*** Opening Provided data ***

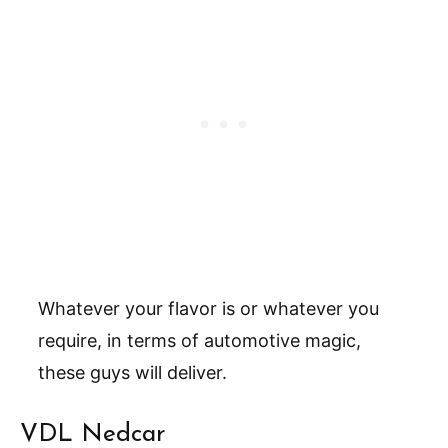
Whatever your flavor is or whatever you
require, in terms of automotive magic,
these guys will deliver.
VDL Nedcar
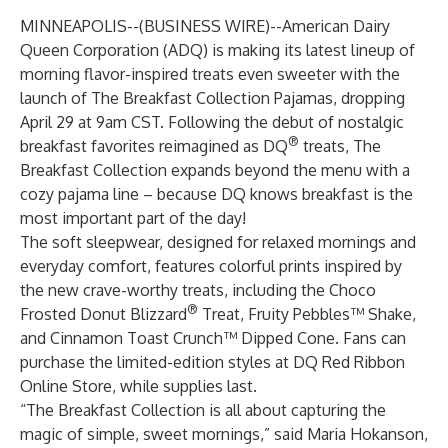
MINNEAPOLIS--(
BUSINESS WIRE
)--
American Dairy
Queen Corporation (ADQ) is making its latest lineup of
morning flavor-inspired treats even sweeter with the
launch of The Breakfast Collection Pajamas, dropping
April 29 at 9am CST. Following the debut of nostalgic
®
breakfast favorites reimagined as DQ
treats, The
Breakfast Collection expands beyond the menu with a
cozy pajama line – because DQ knows breakfast is the
most important part of the day!
The soft sleepwear, designed for relaxed mornings and
everyday comfort, features colorful prints inspired by
the new crave-worthy treats, including the Choco
®
Frosted Donut Blizzard
Treat, Fruity Pebbles™ Shake,
and Cinnamon Toast Crunch™ Dipped Cone. Fans can
purchase the limited-edition styles at
DQ Red Ribbon
Online Store
, while supplies last.
“The Breakfast Collection is all about capturing the
magic of simple, sweet mornings,” said Maria Hokanson,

*** Closing Provided data ***

Brief -> Your answer should be one number: how many lines above include the word "inspired".

Answer space -> 2